Make an exact copy of the entries, taking out every picture.
──────── Entries shown
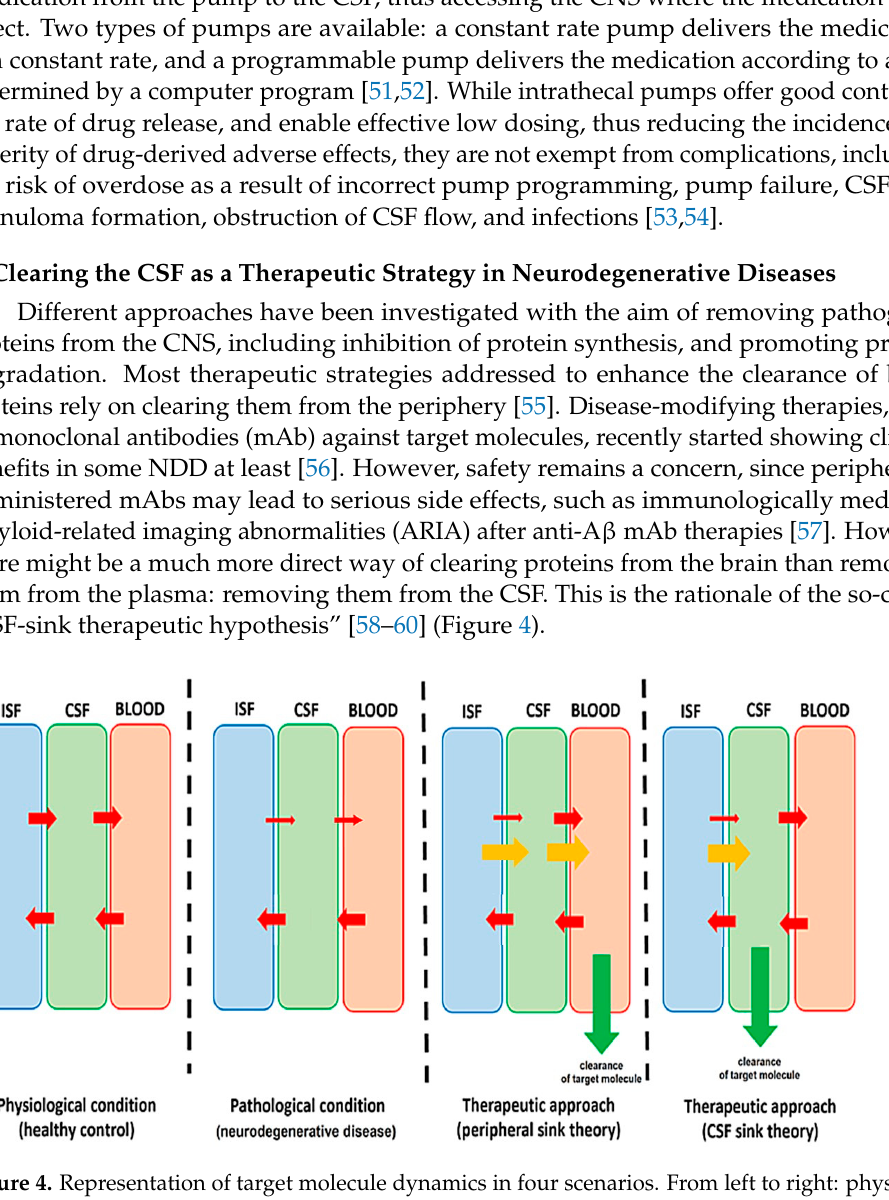
Figure 4. Representation of target molecule dynamics in four scenarios. From left to right: physiological condition (healthy subject), pathological condition (untreated neurodegenerative disease), and pathological condition treated with peripheral sink therapeutic approach or pathological treated with CSF-sink therapeutic approach. Red arrows represent spontaneous equilibrium of target molecules between CNS fluid compartments, green arrows represent pathways of therapeutic clearance of target molecules and orange arrows represent the secondary equilibrium of target molecules between CNS fluid compartments after therapy. Modified from Schreiner et al [60]. Indeed, several attempts have been made to treat neurodegenerative diseases using different CSF filtration systems. In ALS, extracorporeal CSF filtration was shown to suc- cessfully mitigate the neurotoxic capacity of CSF from subjects with sporadic Amyo- trophic Lateral Sclerosis (ALS) in vitro [61] and in a mouse model [62]. However, a very small randomized, controlled, and open study in the nineties, concluded that filtration of 200–250 mL CSF daily, over five days, did not seem to have a substantial therapeutic effect in patients with ALS [63]. In a single case of familial ALS, there was subjective, but no objective, improvement of the patient immediately after CSF filtration and two weeks later [64]. It is worth revising methods aimed at CSF dilution or enhancing CSF flow, as they are closely related to CSF-sink therapeutic strategy. In AD, mechanical dilution of CSF has long been a proposed therapeutic approach [65]. CSF shunts such as ventriculo-peritoneal, ventriculo-pericardial, ventriculo-atrial and lumbo-peritoneal shunts are the recom- mended therapy for communicating hydrocephalus. Noteworthy, shunting procedures delay intracerebral deposition of A β in patients with communicating hydrocephalus [66]. COGNIShunt is a system for a continuous, low-flow ventriculoperitoneal shunt (Eunoe, acquired by Integra Lifesciences). Results of the clinical trial showed that the difference between treatment groups, while still favoring the COGNIShunt group, was not statisti- cally significant [67]. Arethusta (Leucadia Therapeutics) is a system based on an implant- able device to restore CSF flow across the cribriform plate, with no clinical reports yet. 4. Intrathecal Pseudodelivery of Drugs: Concept, Advantages, and Disadvantages Therapeutics such as enzymes, antibodies, and even transport proteins (e.g., albu- min), which are mostly intended to link with molecular targets to be removed from the organism, do not really need to be released in the fluid or tissue to action. In fact, binding to the molecular target can be achieved regardless of the compartment. With this in mind, IT pseudodelivery of drugs is a novel concept to administer drugs to treat CNS conditions relying on the CSF-sink therapeutic strategy [60], by means of implantable DDS to put in touch therapeutics with molecular targets inside of the device, without delivering to the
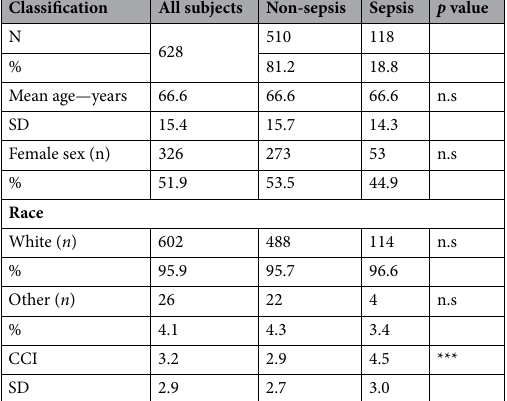
Table 1. Patient characteristics. Age, sex, and race were not significantly different between sepsis-negative and sepis-positive groups. CCI was significantly different between sepsis negative and sepsis positive groups. SD standard deviation, CCI Charlson Commobidity Index. *** p <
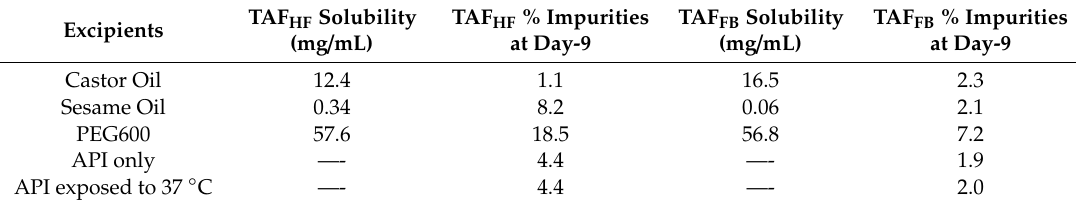
Figure 1. ( Left ) A digital camera image of the biodegradable implant. ( Right ) A schematic of a poly( ε -caprolactone) (PCL) reservoir-style implant for sustained delivery of tenofovir alafenamide (TAF) formulations. Table 1. The solubility and chromatographic impurity of TAF FB and TAF HF within various pharmaceutical grade excipients identified in the FDA’s inactive ingredient list.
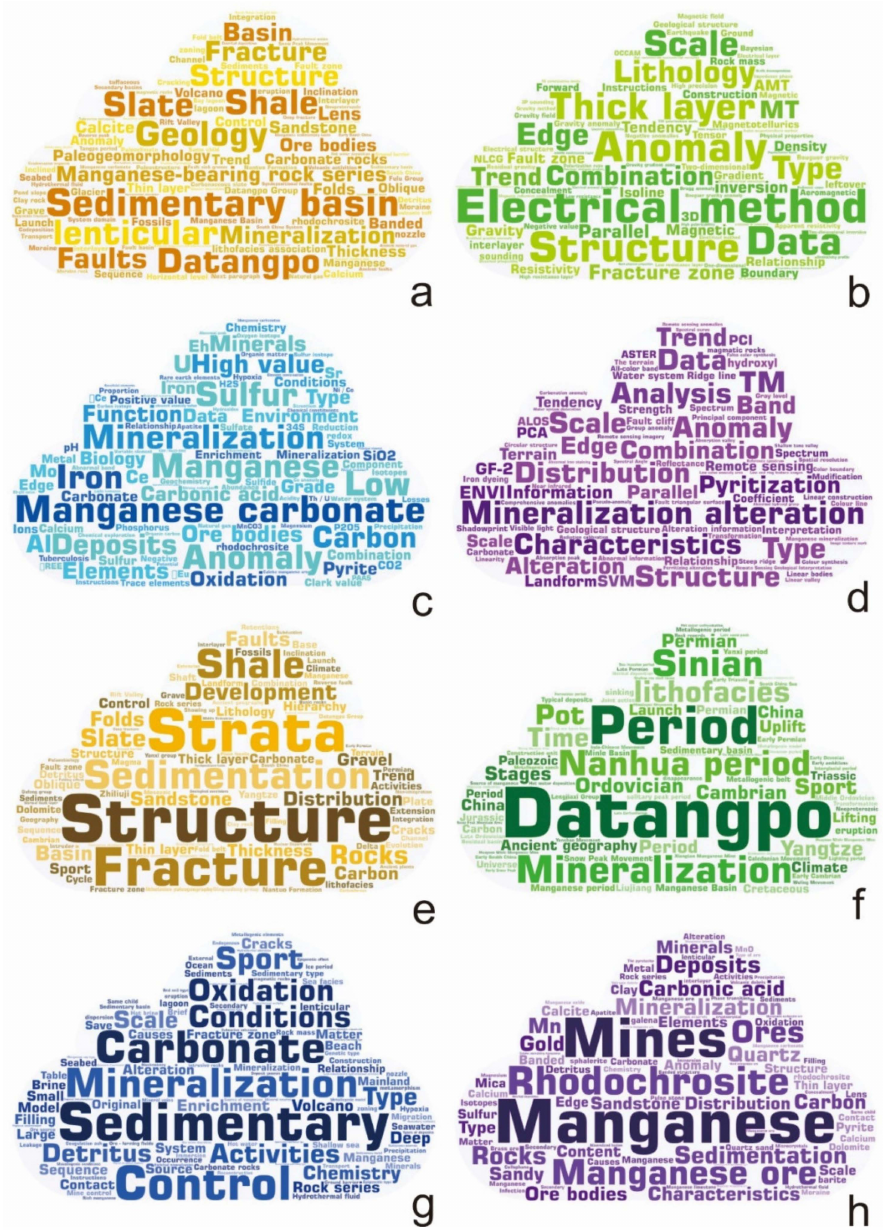
Figure 7. Word clouds of Songtao-Huayuan manganese ore: ( a ) geological prospecting, ( b ) geo- physical prospecting, ( c ) geochemical prospecting, ( d ) remote sensing, ( e ) metallogenic background, ( f ) metallogenic period, ( g ) genetic type, and ( h ) mineralization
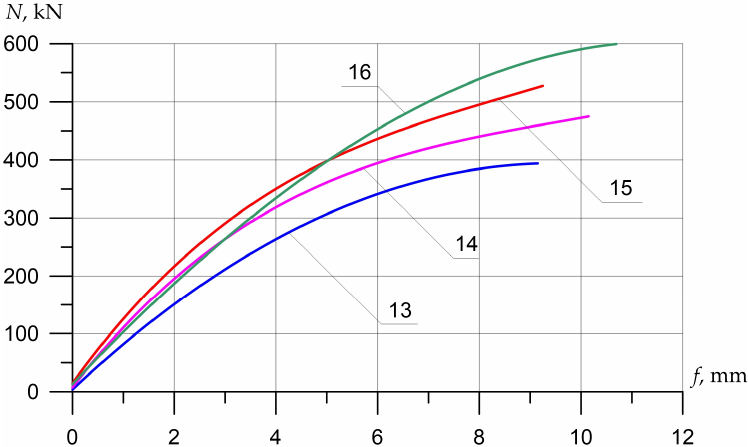
Figure 14. Comparison of experimental values of column deflections ( λ h = 10) depending on the magnitude of the load and variants for composite reinforcement with axial eccentricity e 0 = 4.0 cm (0.32 h). The numbers on the graphs correspond to the column numbers in Table 4.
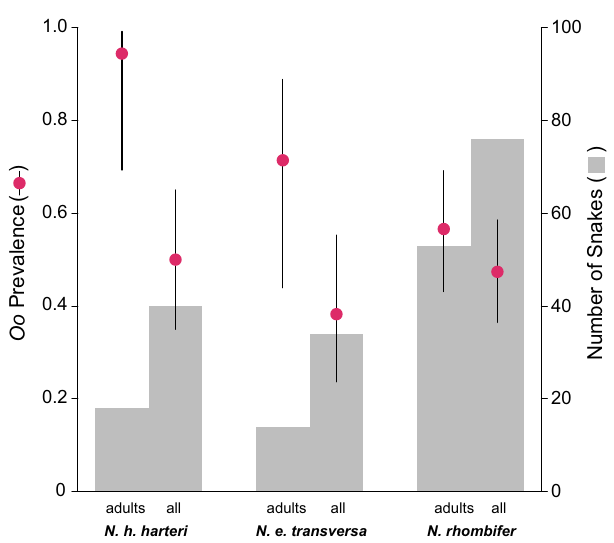
Figure 2. Number of wild-caught adults and total sample size (all) for three Nerodia species tested for the presence of Ophidiomyces ophiodiicola via qPCR indicated by gray bars. Closed circles represent estimates of prevalence for each species and a subset of adults, with black lines showing the 95% confidence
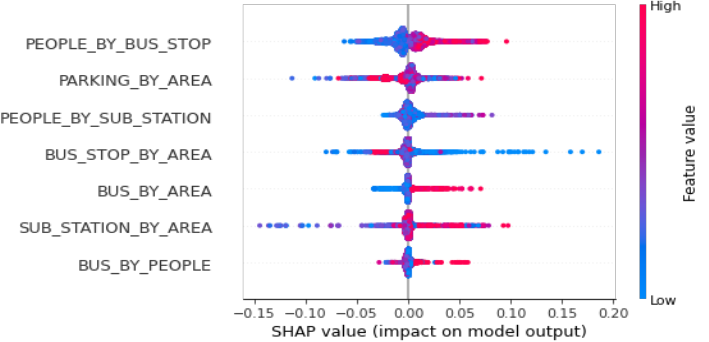
Figure 10. A summary plot for transportation-related features.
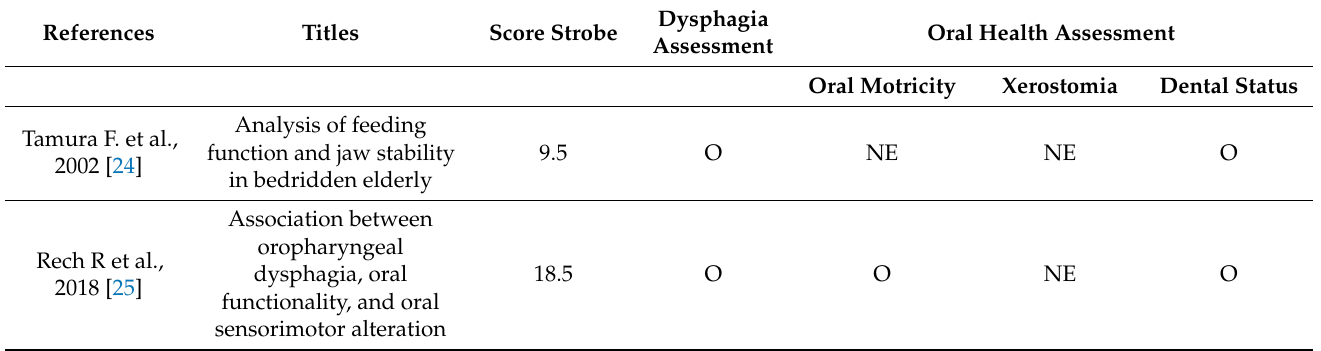
Table 1. Title, year of publication, STROBE score, methods of evaluation, and oral health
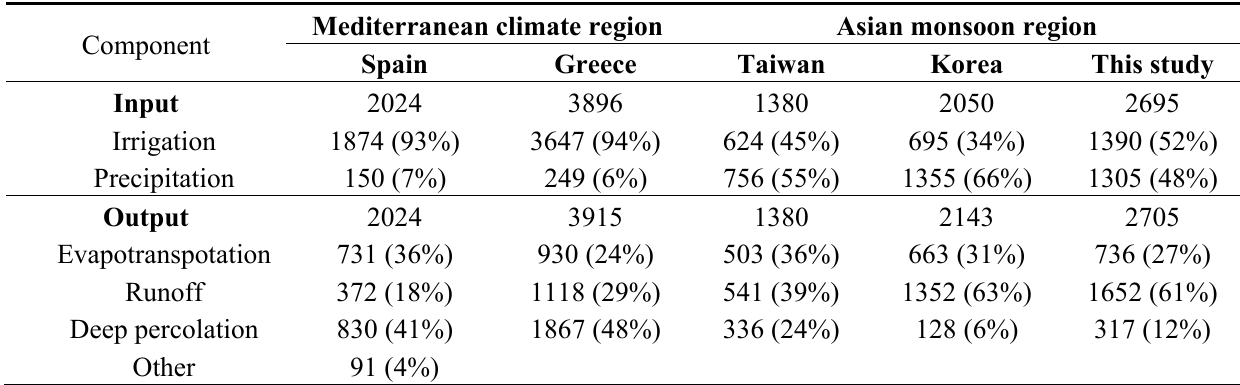
Table 10. Comparison of water budget components in paddy rice fields by climate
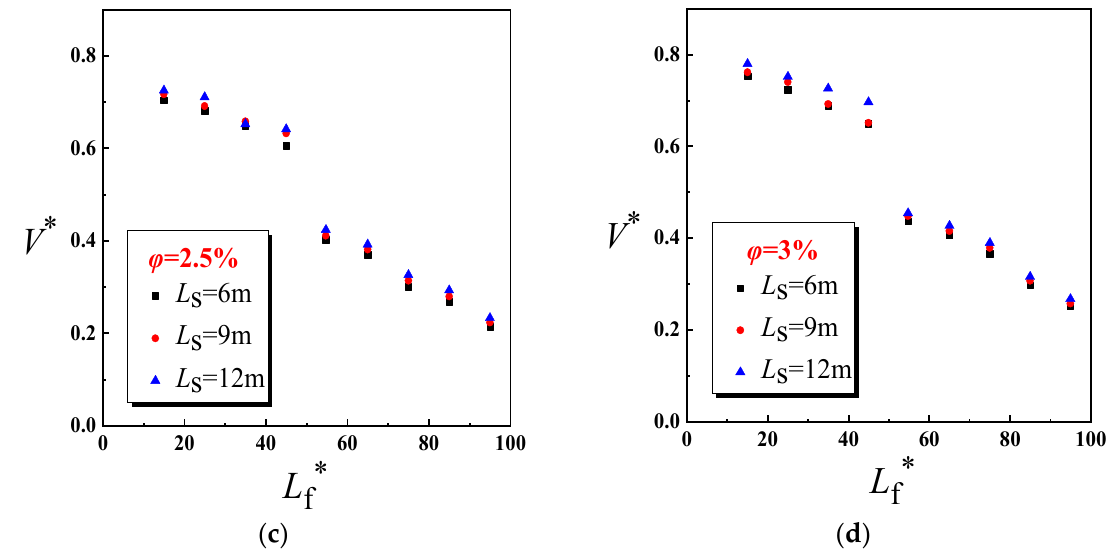
Figure 6. Dimensionless relation between inlet air velocity and fi re source location ( a ) φ = 1.5%, ( b ) φ = 2.0%, ( c ) φ = 2.5%, ( d ) φ = 3.0%. According to Figures 7 and 8, with the increase in L f , the inlet air velocity decreases exponentially. It is worth noting that when the fi re source is located downstream of the shaft, the variation trend of velocity under ϕ = 1.5% is different from others. Through the flow field analysis, it is found that when ϕ = 1.5%, the weak stack effect cannot prevent the backflow, the hot smoke spread to the shaft and been exhausted, the obvious temperature difference and pressure difference inside and outside the shaft drives the longitudinal flow, resulting in a lager inlet air velocity. The subsequent analysis temporarily ignores the conditions when L f ≥ 330 and ϕ = 1.5%.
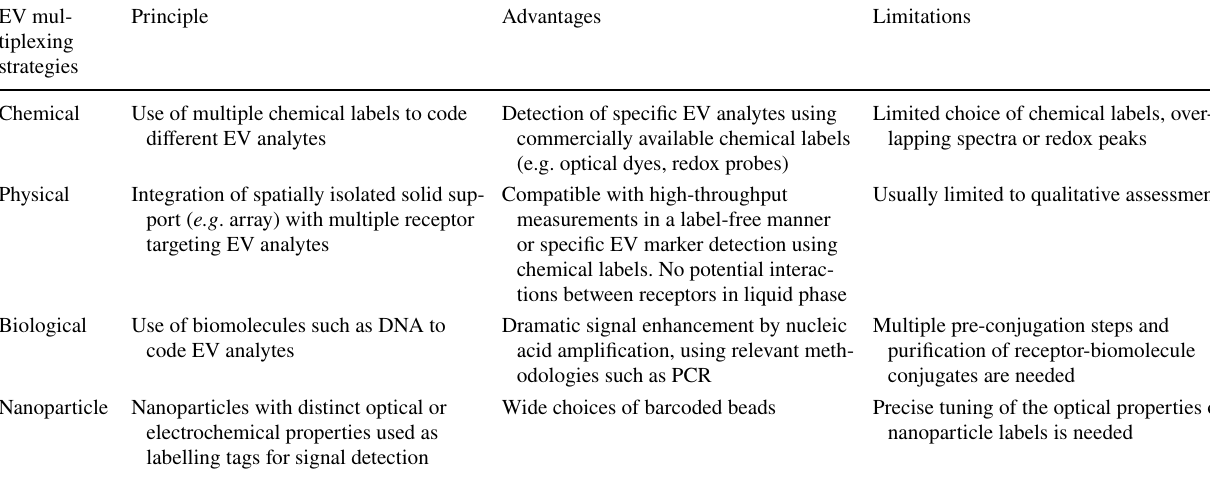
Table 2 Summary of the different EV multiplexing strategies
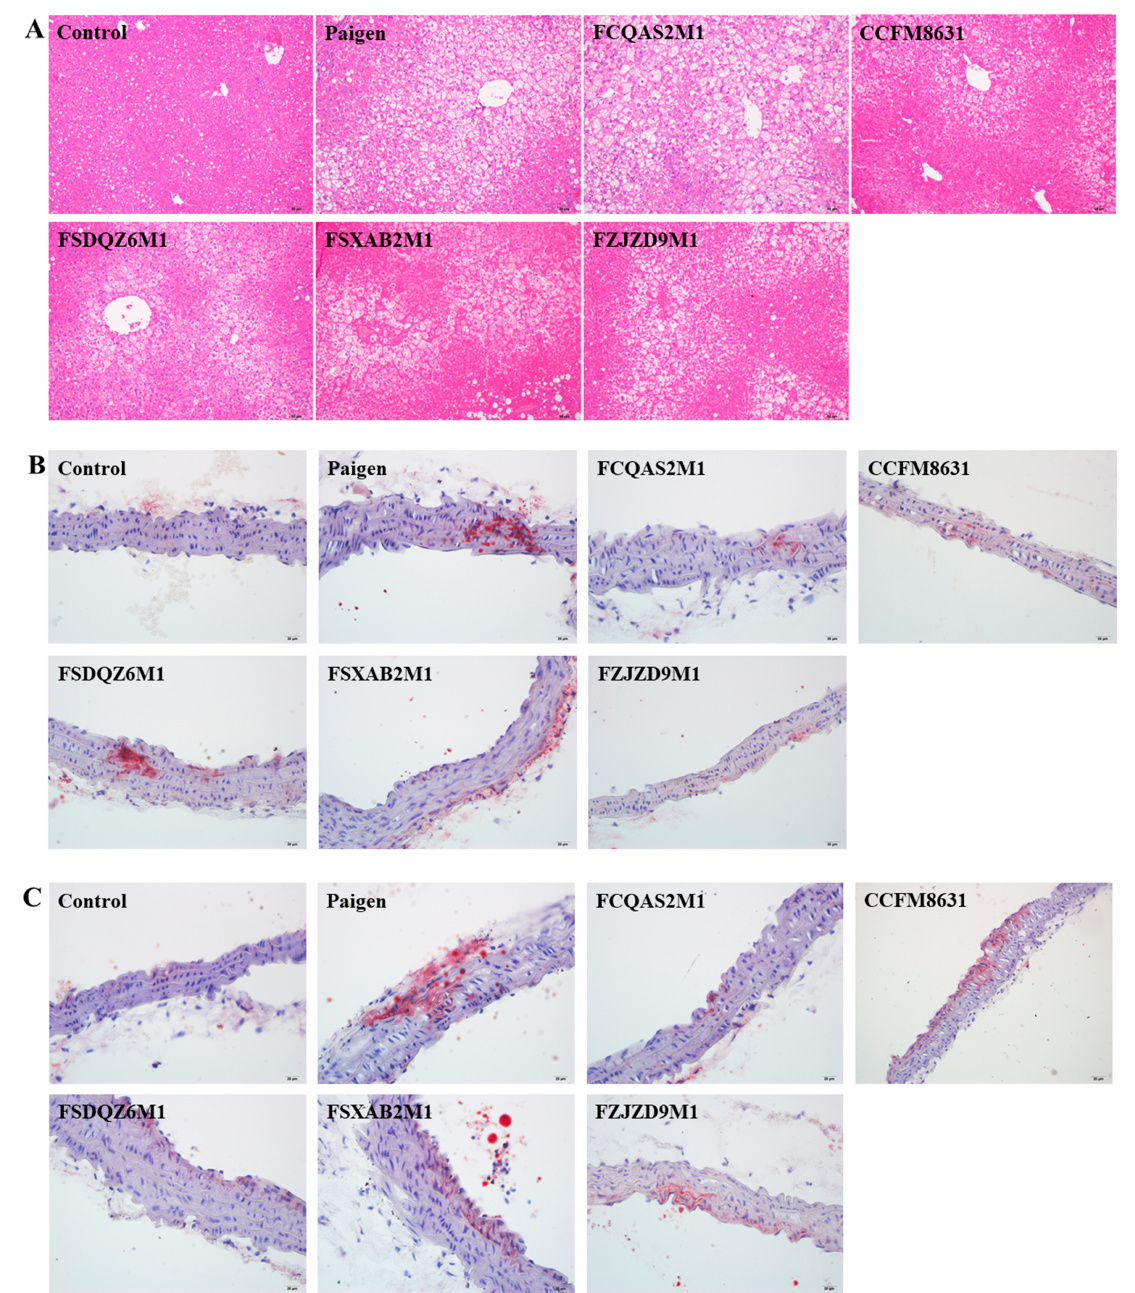
Figure 3. Histopathological analysis. ( A ) Liver HE staining. ( B ) Abdominal aorta oil red O staining. ( C ) Aortic arch oil red O staining. Specimens were photographed by light microscopy. (Magnification: × 200; HE staining, Scale bar: 50 µ m; Oil red O stain, Scale bar: 20 µ m). 3.4. Lactobacillus Reuteri CCFM8631 Significantly Affected the Composition of Short-Chain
────────────────
### [Solution]
Figure 4. Representation of target molecule dynamics in four scenarios. From left to right: physiological condition (healthy subject), pathological condition (untreated neurodegenerative disease), and pathological condition treated with peripheral sink therapeutic approach or pathological treated with CSF-sink therapeutic approach. Red arrows represent spontaneous equilibrium of target molecules between CNS fluid compartments, green arrows represent pathways of therapeutic clearance of target molecules and orange arrows represent the secondary equilibrium of target molecules between CNS fluid compartments after therapy. Modified from Schreiner et al [60]. Indeed, several attempts have been made to treat neurodegenerative diseases using different CSF filtration systems. In ALS, extracorporeal CSF filtration was shown to suc- cessfully mitigate the neurotoxic capacity of CSF from subjects with sporadic Amyo- trophic Lateral Sclerosis (ALS) in vitro [61] and in a mouse model [62]. However, a very small randomized, controlled, and open study in the nineties, concluded that filtration of 200–250 mL CSF daily, over five days, did not seem to have a substantial therapeutic effect in patients with ALS [63]. In a single case of familial ALS, there was subjective, but no objective, improvement of the patient immediately after CSF filtration and two weeks later [64]. It is worth revising methods aimed at CSF dilution or enhancing CSF flow, as they are closely related to CSF-sink therapeutic strategy. In AD, mechanical dilution of CSF has long been a proposed therapeutic approach [65]. CSF shunts such as ventriculo-peritoneal, ventriculo-pericardial, ventriculo-atrial and lumbo-peritoneal shunts are the recom- mended therapy for communicating hydrocephalus. Noteworthy, shunting procedures delay intracerebral deposition of A β in patients with communicating hydrocephalus [66]. COGNIShunt is a system for a continuous, low-flow ventriculoperitoneal shunt (Eunoe, acquired by Integra Lifesciences). Results of the clinical trial showed that the difference between treatment groups, while still favoring the COGNIShunt group, was not statisti- cally significant [67]. Arethusta (Leucadia Therapeutics) is a system based on an implant- able device to restore CSF flow across the cribriform plate, with no clinical reports yet. 4. Intrathecal Pseudodelivery of Drugs: Concept, Advantages, and Disadvantages Therapeutics such as enzymes, antibodies, and even transport proteins (e.g., albu- min), which are mostly intended to link with molecular targets to be removed from the organism, do not really need to be released in the fluid or tissue to action. In fact, binding to the molecular target can be achieved regardless of the compartment. With this in mind, IT pseudodelivery of drugs is a novel concept to administer drugs to treat CNS conditions relying on the CSF-sink therapeutic strategy [60], by means of implantable DDS to put in touch therapeutics with molecular targets inside of the device, without delivering to the
Table 1. Patient characteristics. Age, sex, and race were not significantly different between sepsis-negative and sepis-positive groups. CCI was significantly different between sepsis negative and sepsis positive groups. SD standard deviation, CCI Charlson Commobidity Index. *** p <
Figure 1. ( Left ) A digital camera image of the biodegradable implant. ( Right ) A schematic of a poly( ε -caprolactone) (PCL) reservoir-style implant for sustained delivery of tenofovir alafenamide (TAF) formulations. Table 1. The solubility and chromatographic impurity of TAF FB and TAF HF within various pharmaceutical grade excipients identified in the FDA’s inactive ingredient list.
Figure 7. Word clouds of Songtao-Huayuan manganese ore: ( a ) geological prospecting, ( b ) geo- physical prospecting, ( c ) geochemical prospecting, ( d ) remote sensing, ( e ) metallogenic background, ( f ) metallogenic period, ( g ) genetic type, and ( h ) mineralization
Figure 14. Comparison of experimental values of column deflections ( λ h = 10) depending on the magnitude of the load and variants for composite reinforcement with axial eccentricity e 0 = 4.0 cm (0.32 h). The numbers on the graphs correspond to the column numbers in Table 4.
Figure 2. Number of wild-caught adults and total sample size (all) for three Nerodia species tested for the presence of Ophidiomyces ophiodiicola via qPCR indicated by gray bars. Closed circles represent estimates of prevalence for each species and a subset of adults, with black lines showing the 95% confidence
Figure 10. A summary plot for transportation-related features.
Table 1. Title, year of publication, STROBE score, methods of evaluation, and oral health
Table 10. Comparison of water budget components in paddy rice fields by climate
Figure 6. Dimensionless relation between inlet air velocity and fi re source location ( a ) φ = 1.5%, ( b ) φ = 2.0%, ( c ) φ = 2.5%, ( d ) φ = 3.0%. According to Figures 7 and 8, with the increase in L f , the inlet air velocity decreases exponentially. It is worth noting that when the fi re source is located downstream of the shaft, the variation trend of velocity under ϕ = 1.5% is different from others. Through the flow field analysis, it is found that when ϕ = 1.5%, the weak stack effect cannot prevent the backflow, the hot smoke spread to the shaft and been exhausted, the obvious temperature difference and pressure difference inside and outside the shaft drives the longitudinal flow, resulting in a lager inlet air velocity. The subsequent analysis temporarily ignores the conditions when L f ≥ 330 and ϕ = 1.5%.
Table 2 Summary of the different EV multiplexing strategies
Figure 3. Histopathological analysis. ( A ) Liver HE staining. ( B ) Abdominal aorta oil red O staining. ( C ) Aortic arch oil red O staining. Specimens were photographed by light microscopy. (Magnification: × 200; HE staining, Scale bar: 50 µ m; Oil red O stain, Scale bar: 20 µ m). 3.4. Lactobacillus Reuteri CCFM8631 Significantly Affected the Composition of Short-Chain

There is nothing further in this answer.